I would now like to turn to the final question that I often get asked: as other central banks raise interest rates, won't the RBA have to, too?

It is understandable that this question is asked. Over time, there is a common element to movements in interest rates around the world. The level of interest rates in all countries is influenced by movements in the neutral global real interest rate. During the financial crisis, the neutral global rate fell and this has had an important influence on the setting of interest rates in all countries, including here in Australia. If we had not lowered our interest rates as global rates fell, the Australian economy would have grown by less and inflation would have been even lower than it turned out to be.

The fact that there is a common element in interest rates, however, does not mean that interest rates need to move in lock-step with one another. Countries with a floating exchange rate, like Australia, still retain considerable flexibility to set interest rates based on their domestic considerations. We did not lower our interest rates to the extraordinarily low levels seen elsewhere after the financial crisis. Our circumstances were different: we didn't have a meltdown in the financial system and we experienced a very large cycle in commodity prices and mining investment.

Just as we did not move in lock-step on the way down, we don't need to do so in the other direction. It's understandable that some other central banks are raising rates. They lowered their rates by more than us and, in a number of countries, the unemployment rate is now below conventional estimates of full employment at a time when above-trend growth is expected.

Our circumstances are a little different. We are still some way from what could be considered full employment and our central scenario for inflation is for it to remain below the midpoint of the medium-term target range for the next couple of years.

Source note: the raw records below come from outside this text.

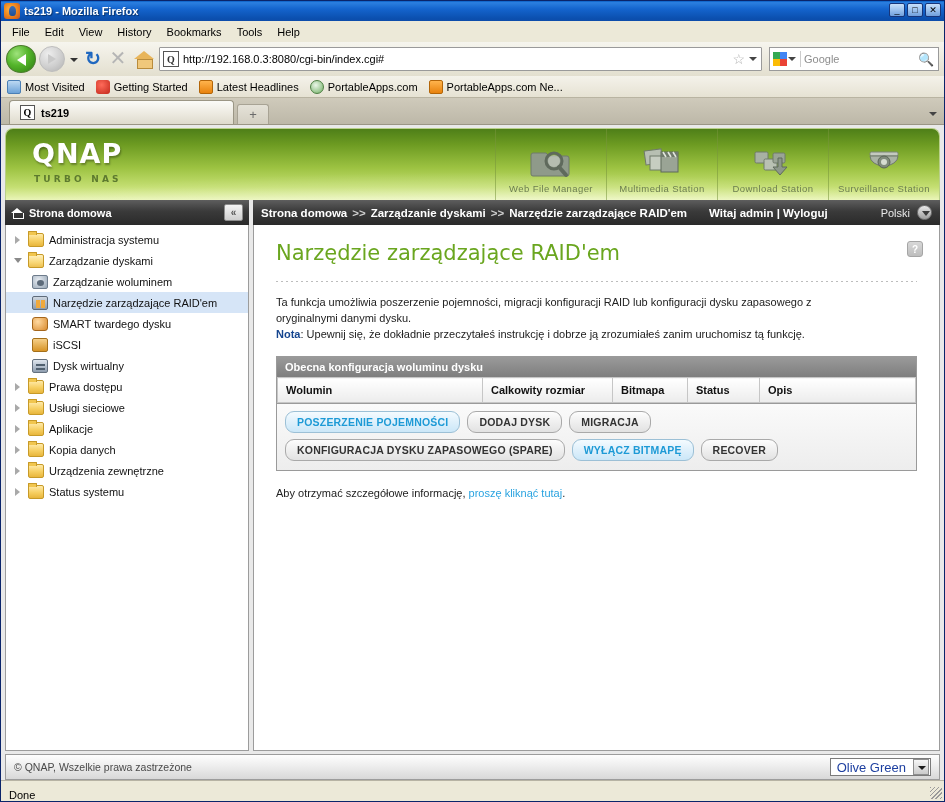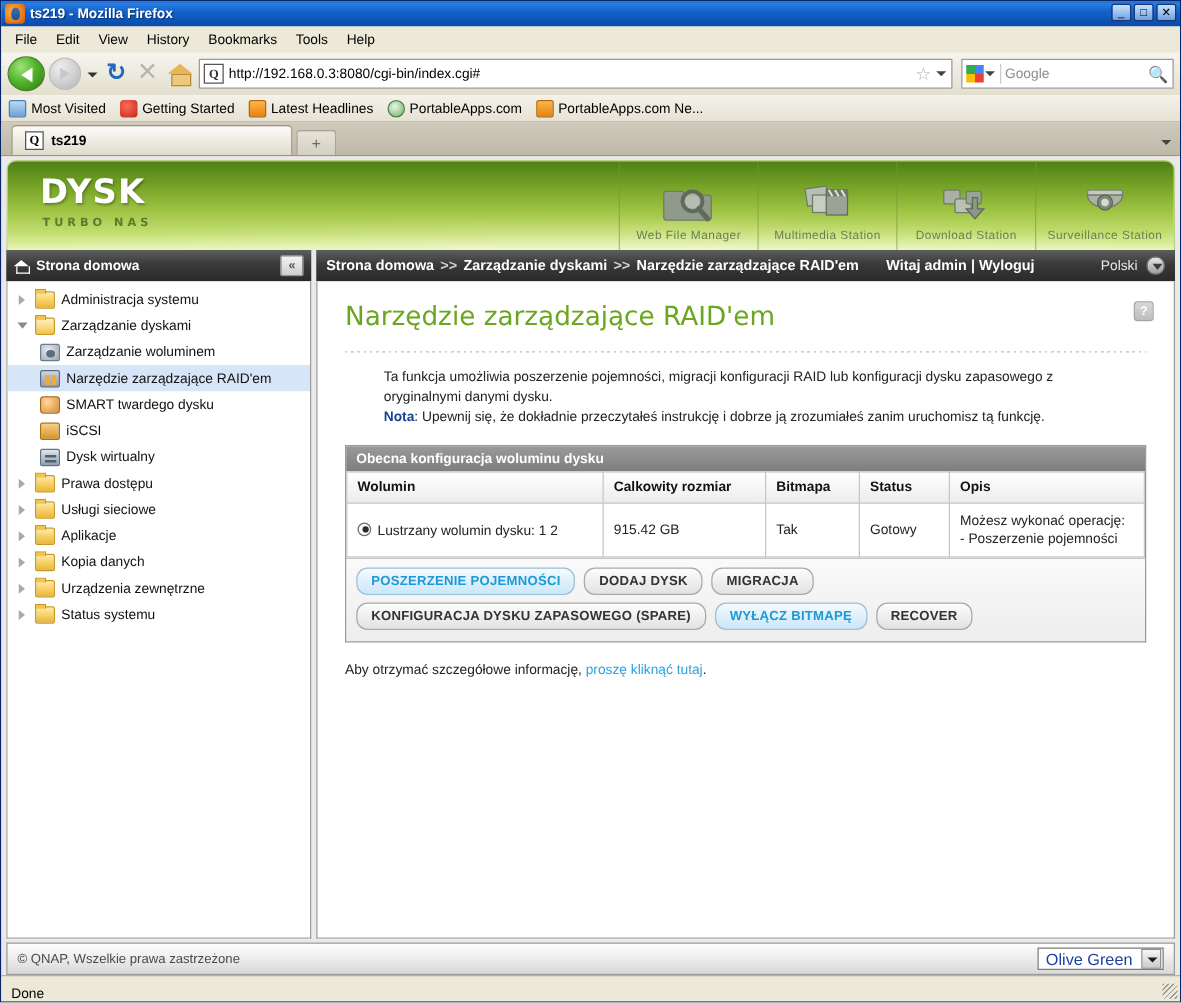--- a/index.html
+++ b/index.html
@@ -348,21 +348,21 @@
     position:absolute;right:16px;top:16px;
     width:16px;height:16px;border-radius:3px;
     background:linear-gradient(to bottom,#d8d8d8,#bdbdbd);
     border:1px solid #a5a5a5;color:#ffffff;font-size:10px;font-weight:bold;
     text-align:center;line-height:15px;
   }
   .dots{
     margin-top:16px;height:1px;
     background-image: repeating-linear-gradient(to right, #bdbdbd 0 2px, transparent 2px 5px);
   }
-  .desc{margin-top:12px;font-size:11px;color:#222;line-height:16px;margin-left:31px;}
+  .desc{margin-top:12px;font-size:11px;color:#222;line-height:16px;}
   .nota-label{color:#15458f;font-weight:bold;}
 
   .tbl-wrap{margin-top:14px;border:1px solid #9a9a9a;}
   .tbl-title{
     background:linear-gradient(to bottom,#9a9a9a,#7e7e7e);
     color:#fff;font-weight:bold;font-size:11px;padding:4px 8px;
   }
   table.cfg{width:100%;border-collapse:collapse;background:#fff;font-size:11px;}
   table.cfg th{
     text-align:left;font-weight:bold;font-size:11px;color:#111;
@@ -507,21 +507,21 @@
     </div>
     <div class="tab-new">+</div>
     <div class="tab-dd"></div>
   </div>
 
   <div class="page">
     <div class="qnap-shell">
 
       <div class="banner">
         <div class="brand">
-          <div class="brand-logo">DYSK</div>
+          <div class="brand-logo">QNAP</div>
           <div class="brand-sub">TURBO NAS</div>
         </div>
         <div class="banner-apps">
           <div class="app">
             <div class="app-ic">
               <svg width="44" height="36" viewBox="0 0 44 36">
                 <path d="M4 9 h13 l3 3 h18 a2 2 0 0 1 2 2 v16 a2 2 0 0 1 -2 2 h-34 a2 2 0 0 1 -2 -2 v-19 a2 2 0 0 1 2 -2 z" fill="#8f9a8a" stroke="#6f7a6b"></path>
                 <circle cx="25" cy="17" r="8" fill="none" stroke="#5f6a5c" stroke-width="3"></circle>
                 <circle cx="25" cy="17" r="6" fill="#cfd6ca" opacity="0.6"></circle>
                 <line x1="30" y1="23" x2="37" y2="31" stroke="#5f6a5c" stroke-width="4" stroke-linecap="round"></line>
@@ -668,32 +668,20 @@
             <div class="tbl-title">Obecna konfiguracja woluminu dysku</div>
             <table class="cfg">
               <tbody>
                   <tr>
                 <th style="width:205px">Wolumin</th>
                 <th style="width:130px">Calkowity rozmiar</th>
                 <th style="width:75px">Bitmapa</th>
                 <th style="width:72px">Status</th>
                 <th>Opis</th>
               </tr>
-              <tr>
-                <td>
-                  <span class="radio"></span><span>Lustrzany wolumin dysku: 1 2</span>
-                </td>
-                <td>915.42 GB</td>
-                <td>Tak</td>
-                <td>Gotowy</td>
-                <td class="desc-cell">
-                  <div>Możesz wykonać operację:</div>
-                  <div>- Poszerzenie pojemności</div>
-                </td>
-              </tr>
             </tbody>
               </table>
           </div>
 
           <div class="btn-panel">
             <div class="btn-row">
               <div class="qbtn active">POSZERZENIE POJEMNOŚCI</div>
               <div class="qbtn">DODAJ DYSK</div>
               <div class="qbtn">MIGRACJA</div>
             </div>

We expect, though, to make further progress in reducing unemployment and having inflation return to the midpoint of the target range. If we do make that progress, at some point it will be appropriate for interest rates in Australia to also start moving up. So, given recent developments in Australia and overseas, it is likely that the next move in interest rates in Australia will be up, not down. If this is how things play out, the likely timing will depend upon the extent and pace of the progress that we make. As I have discussed, while we do expect steady progress, that progress is likely to be only gradual. Given this, the Reserve Bank Board does not see a strong case for a near-term adjustment in monetary policy. It will of course keep that judgement under review at future meetings.

I hope that these remarks this evening have helped you understand the Australian economy, our opportunities and some of the challenges we face. I look forward to answering your questions.

Philip Lowe is Governor of the Reserve Bank of Australia.